Generell gilt: Bei Melderegisteranfragen für gewerbliche Zwecke (z.B. Forderungsmanagement) muss künftig der gewerbliche Zweck immer angegeben werden. Die erlangten Daten dürfen nur für den angegeben Zweck verwendet werden und dürfen vom Datenempfänger nicht wiederverwendet werden. Eine strikte Zweckbindung besteht auch für so genannte erweiterte Melderegisterauskünfte, für Gruppenauskünfte und für Daten, die trotz bestehender Auskunftssperre nach besonderer Begründung und Bewertung erteilt worden sind. Wenn der jeweils verfolgte Zweck erfüllt ist, muss der Datenempfänger die Daten löschen. 

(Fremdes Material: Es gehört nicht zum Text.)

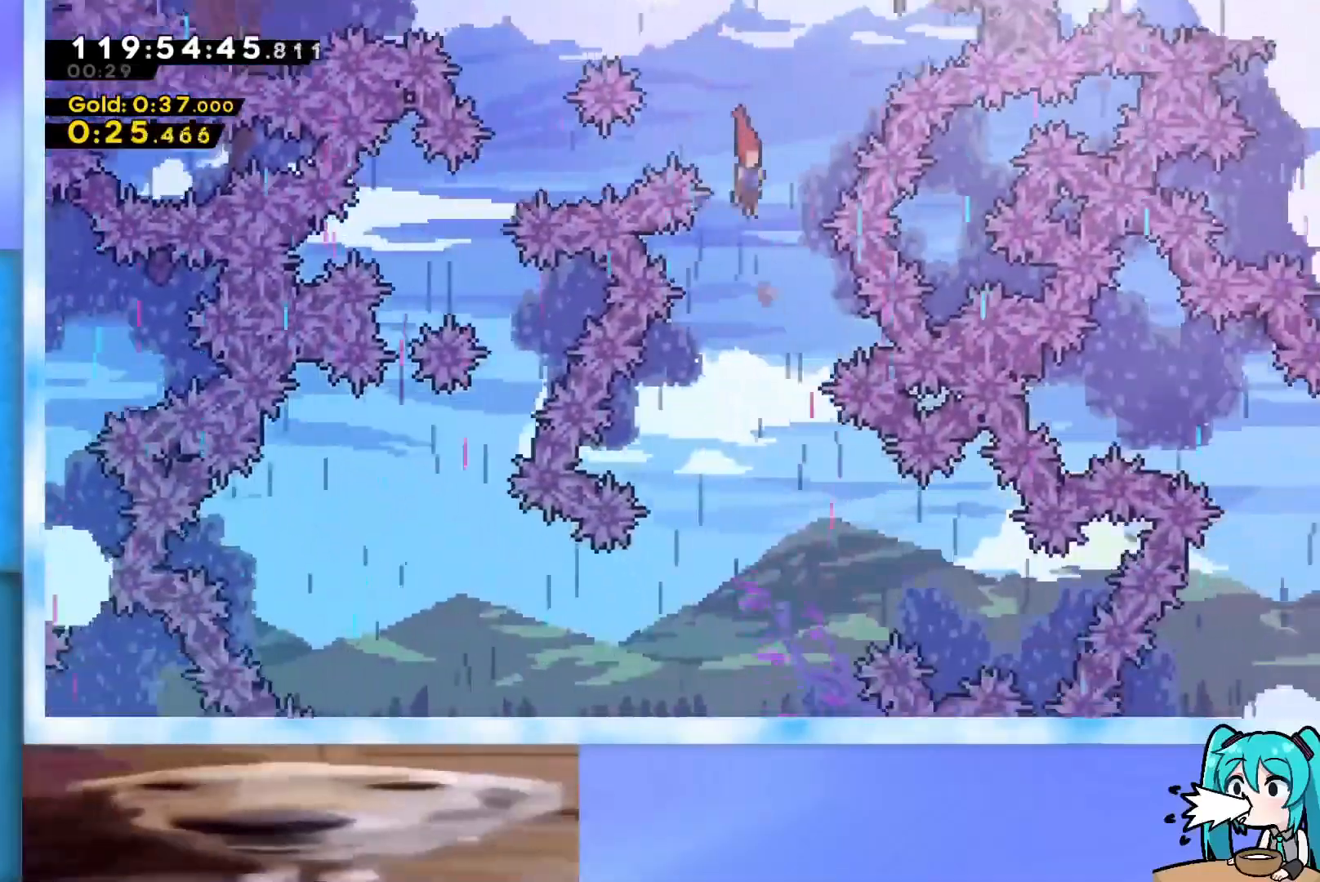
{"keys": ["down"], "events": [[167, "left", "down"], [350, "left", "up"]]}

Auskünfte aus dem Melderegister an Private zum Zwecke der Werbung und/oder des Adresshandels sind künftig nur noch dann zulässig, wenn die/der Betroffene vorher in die Übermittlung der Meldedaten für diese Zwecke ausdrücklich eingewilligt hat. Private, die eine Auskunft aus dem Melderegister für Zwecke der Werbung und/oder des Adresshandels beantragen, müssen die Einwilligung des Betroffenen vorlegen. Darüber hinaus besteht aber auch die Möglichkeit, bei der Meldebehörde eine Erklärung darüber abzugeben, dass die eigenen Daten zum Zwecke der Werbung und/oder des Adresshandels an Private herausgegeben werden dürfen. Die Einwilligung bleibt bis zu ihrem Widerruf bestehen und muss nach Umzug nicht erneut abgegeben werden. Wurde keine Einwilligung erklärt, darf die Meldebehörde die Meldedaten nicht zum Zwecke der Werbung und/oder des Adresshandels herausgeben. Ein Antrag auf Übermittlungssperre ist also nicht erforderlich.